School ended at five o’clock, and Dorothy was standing outside the bicycle shed waiting for David. He emerged pushing his bike, and they made their way in miserable silence over the junction and up the High Street towards Drax House.
“I feel so guilty,” he blurted out after a few minutes.
“Me too,” muttered Dorothy.
“I just sat there and didn’t do anything to help him.”
Dorothy sighed. “Don’t wallow in your own guilt,” she said. “We all just sat there. You’re not the only one.” She caught a powerful whiff of exhaust fumes and spluttered. “Ugh! Just look at that traffic!”
David struggled to push the bike through the throng of workers as they poured down the pavement towards the Underground. He veered left onto a small patch of grass and plonked himself down on a bench with the bike at his side.
“Let’s sit here for a few minutes,” he said, “till the crowd has gone. Lucky things!”
They watched as the non-followers went by, on their way to proper homes with proper families, and Magnifico-free lives.
“It’s obvious he can’t help it,” said David eventually. “He just twitches more and more each time they do it. Why can’t they see that?”
“Perhaps they do see it, but if they accept that he’s ill they’ll have to hand him over to the good doctors,” said Dorothy quietly.
They both digested this thought.
“We’ve just got to get out of here!” exclaimed David.
“I can’t stand it any longer. Why do we just keep going on about running away instead of actually doing it?”

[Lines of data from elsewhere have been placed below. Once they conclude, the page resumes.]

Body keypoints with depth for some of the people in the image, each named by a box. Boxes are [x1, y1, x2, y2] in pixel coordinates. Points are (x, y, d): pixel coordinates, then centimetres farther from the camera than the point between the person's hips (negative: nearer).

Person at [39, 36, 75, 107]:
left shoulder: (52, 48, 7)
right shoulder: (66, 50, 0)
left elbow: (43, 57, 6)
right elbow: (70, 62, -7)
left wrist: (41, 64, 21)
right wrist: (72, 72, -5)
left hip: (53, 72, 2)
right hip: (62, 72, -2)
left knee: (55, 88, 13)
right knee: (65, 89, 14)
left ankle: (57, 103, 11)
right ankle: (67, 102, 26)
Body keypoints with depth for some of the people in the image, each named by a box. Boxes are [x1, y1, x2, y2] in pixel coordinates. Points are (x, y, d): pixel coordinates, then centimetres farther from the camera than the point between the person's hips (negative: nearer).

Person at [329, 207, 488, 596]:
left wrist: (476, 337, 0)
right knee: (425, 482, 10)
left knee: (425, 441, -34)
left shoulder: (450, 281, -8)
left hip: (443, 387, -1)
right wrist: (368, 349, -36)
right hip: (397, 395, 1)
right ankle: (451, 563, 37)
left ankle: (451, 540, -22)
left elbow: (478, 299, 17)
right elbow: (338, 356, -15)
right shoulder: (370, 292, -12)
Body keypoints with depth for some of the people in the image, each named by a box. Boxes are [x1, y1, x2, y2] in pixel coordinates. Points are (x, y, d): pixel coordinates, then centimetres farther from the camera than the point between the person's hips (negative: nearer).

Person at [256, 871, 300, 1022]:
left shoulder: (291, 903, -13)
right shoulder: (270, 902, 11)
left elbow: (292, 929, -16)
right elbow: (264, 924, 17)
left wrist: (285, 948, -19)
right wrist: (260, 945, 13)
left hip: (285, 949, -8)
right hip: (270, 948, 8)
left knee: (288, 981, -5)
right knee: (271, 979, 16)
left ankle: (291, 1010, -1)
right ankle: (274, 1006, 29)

“Where can we go? The infiltrators are everywhere. We’d only get caught and brought back, and then things would be worse.” Dorothy shivered. “They might even send us to the disposal cells.”

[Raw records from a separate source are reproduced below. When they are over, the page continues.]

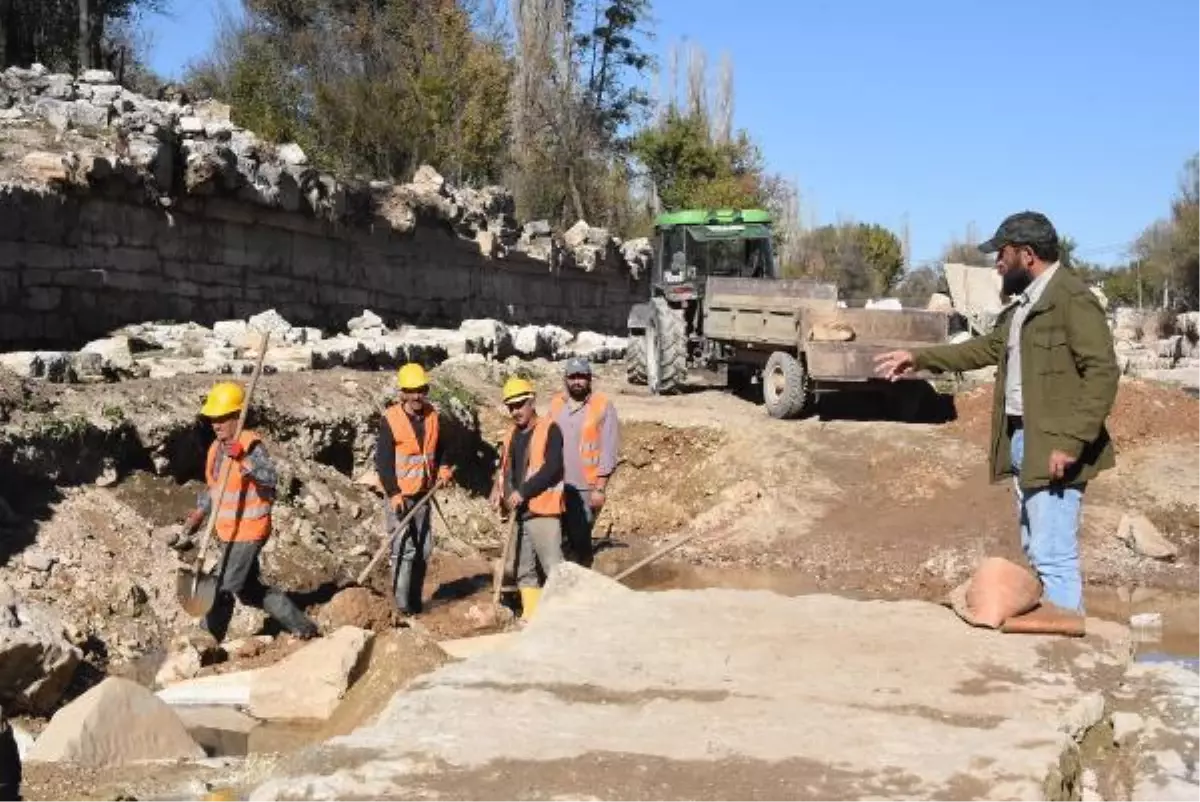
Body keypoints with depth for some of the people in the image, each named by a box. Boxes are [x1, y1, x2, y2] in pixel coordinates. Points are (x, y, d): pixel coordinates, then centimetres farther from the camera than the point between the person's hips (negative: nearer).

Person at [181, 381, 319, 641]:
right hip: (230, 532, 10)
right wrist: (198, 514, 13)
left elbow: (269, 478, -35)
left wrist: (243, 460, -48)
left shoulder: (251, 444, -18)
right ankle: (302, 626, 28)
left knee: (220, 589, -5)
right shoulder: (216, 447, 8)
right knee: (250, 590, 18)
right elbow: (212, 486, 22)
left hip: (248, 531, -9)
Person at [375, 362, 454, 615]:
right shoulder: (390, 419, -11)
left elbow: (440, 449, 21)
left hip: (423, 494, 6)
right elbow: (383, 460, -13)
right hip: (398, 495, -6)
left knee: (424, 549, 11)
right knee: (404, 549, -11)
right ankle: (402, 603, -5)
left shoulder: (433, 417, 5)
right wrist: (394, 493, -19)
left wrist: (443, 469, 2)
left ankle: (414, 600, 22)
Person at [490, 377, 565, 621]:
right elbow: (505, 467, 25)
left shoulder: (549, 429, -7)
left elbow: (552, 468, -17)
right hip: (517, 513, 8)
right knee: (523, 570, 12)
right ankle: (531, 616, 20)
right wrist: (498, 488, 4)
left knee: (553, 568, -13)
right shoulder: (512, 435, 17)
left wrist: (523, 492, -21)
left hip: (542, 511, -8)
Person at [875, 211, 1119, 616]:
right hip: (1020, 440, 10)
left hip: (1054, 448, -10)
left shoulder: (1072, 298, -12)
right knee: (1036, 553, 13)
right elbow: (988, 347, 30)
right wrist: (920, 358, 29)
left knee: (1054, 557, -9)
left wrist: (1071, 442, -24)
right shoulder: (1023, 301, 17)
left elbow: (1102, 372, -18)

“There must something we can do. We’ve just got to plan it properly.”
“Well, I still think our original idea was best,” said Dorothy slowly. “Me to disappear first, find a job, and get a message back to you when it’s safe to come.”

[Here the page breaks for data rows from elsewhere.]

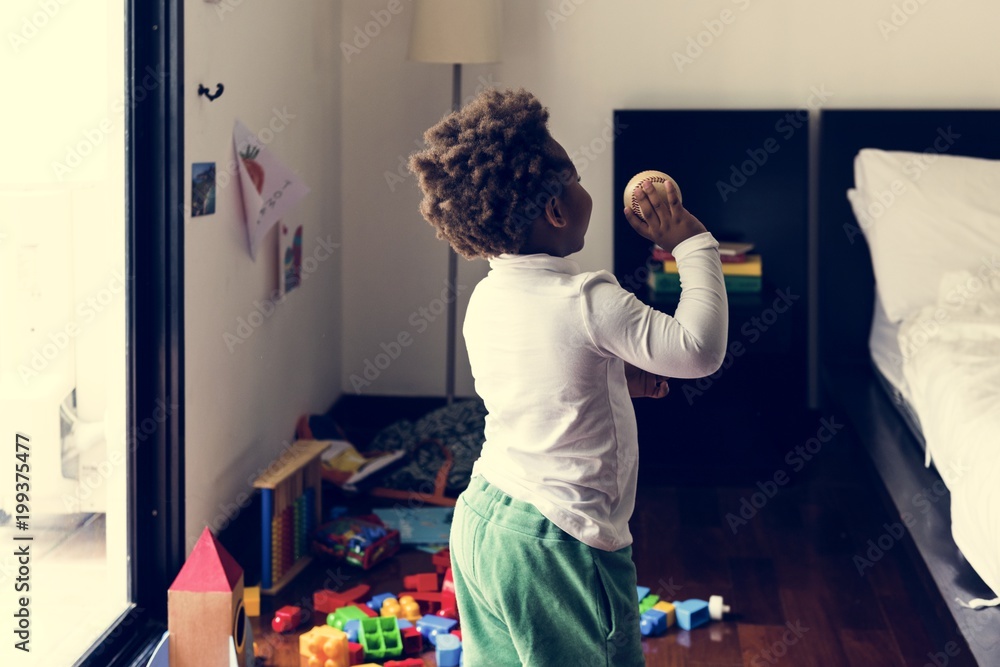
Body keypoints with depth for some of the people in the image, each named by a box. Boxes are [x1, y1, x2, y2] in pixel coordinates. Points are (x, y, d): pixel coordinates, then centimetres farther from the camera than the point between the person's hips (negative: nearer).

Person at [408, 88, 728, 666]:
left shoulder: (484, 299, 3)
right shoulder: (587, 299, -22)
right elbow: (700, 350, -20)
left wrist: (614, 374, 15)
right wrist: (693, 245, -11)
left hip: (479, 522, 8)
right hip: (559, 546, -8)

She knew David wanted them both to go at the same time, but they had to be practical. They were more likely to be caught if they were together, and at least she looked nearly old enough to get a job – or so she hoped. The problem would be how to get the message back to him when she had found somewhere safe to live.
“I was trying to talk to Lucy Copse today,” she said, “because if I go first we’ll need an outside friend to get a message through. We can’t trust anyone in the commune now. They’ve just started training some kid to be an infiltrator, which means whoever it is will practise by spying on the rest of us.”
David groaned. “How do you know?”
Dorothy glanced over her shoulder, not that anyone could have overheard above the traffic noise. “The aunts were talking about it last night,” she whispered, “when I was hiding in the linen cupboard. For all we know there might be others being trained too, so we’ve got to be really careful. Lucy can’t spy on us from Father Copse’s house and we might be able to trust her. We’ll have to try and get to know her better.”
They sat in silence for some time, both minds running through a mental list of possible trainee infiltrators. The traffic was still at a standstill, but the crowd on the pavement had dwindled slightly and was now bulging out of the entrance to the tube station. “Come on,” said Dorothy standing up. They walked slowly up the hill, comfortable to be with each other, and in no hurry to reach the commune.